▶ [What this task involves]:
Reproduce the whole listing below word for word, leaving out the pictures.

START Given entries

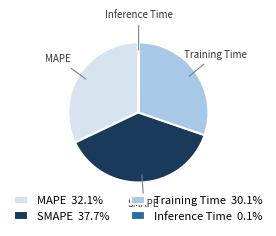

Does any single category account for the majority?

No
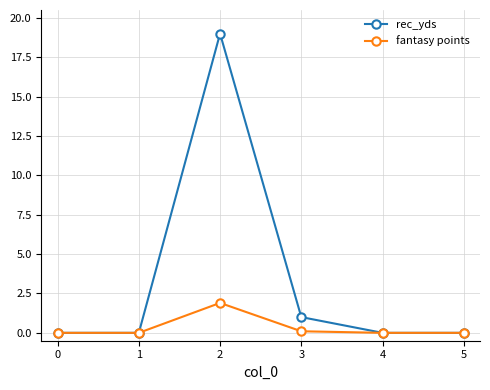

What is the difference between the maximum and minimum values in the fantasy points series?

1.9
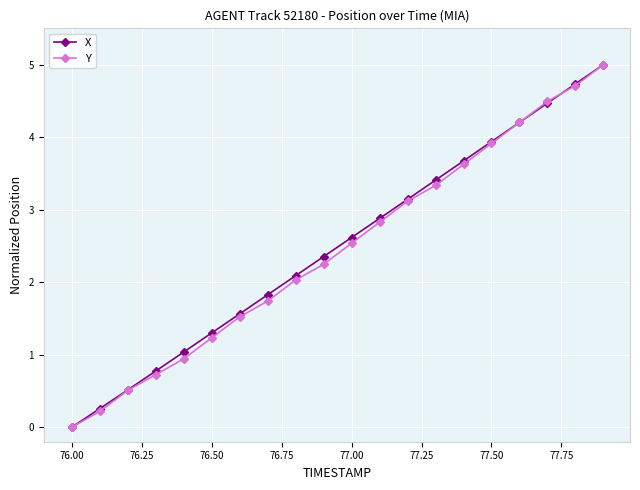

What is the maximum value for X?

5.0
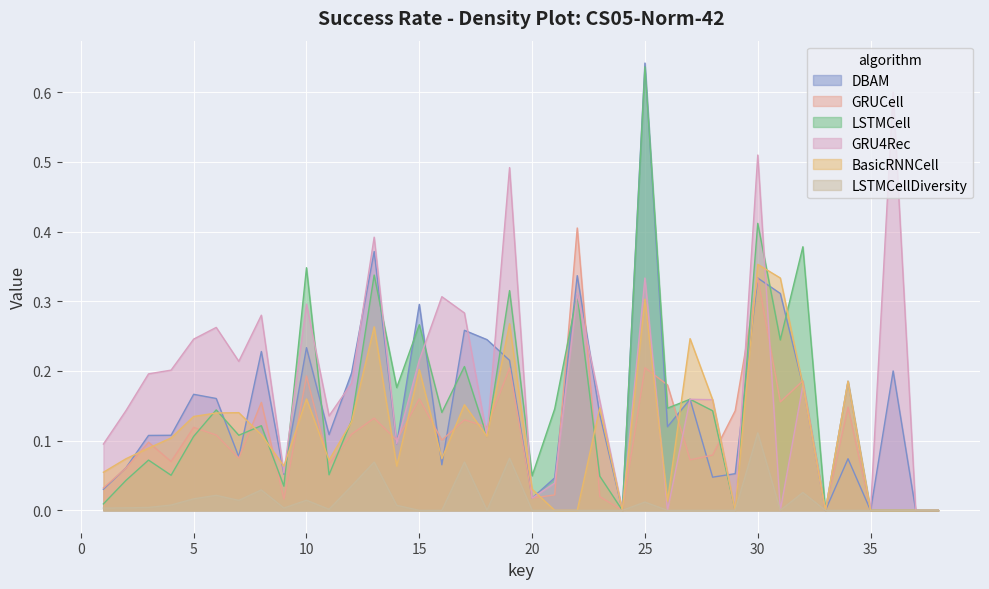

List the series in order of their peak value, lowest first.

LSTMCellDiversity, BasicRNNCell, GRUCell, GRU4Rec, LSTMCell, DBAM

END Given entries

▶ [Output of the task]:
Does any single category account for the majority?

No

What is the difference between the maximum and minimum values in the fantasy points series?

1.9

What is the maximum value for X?

5.0

List the series in order of their peak value, lowest first.

LSTMCellDiversity, BasicRNNCell, GRUCell, GRU4Rec, LSTMCell, DBAM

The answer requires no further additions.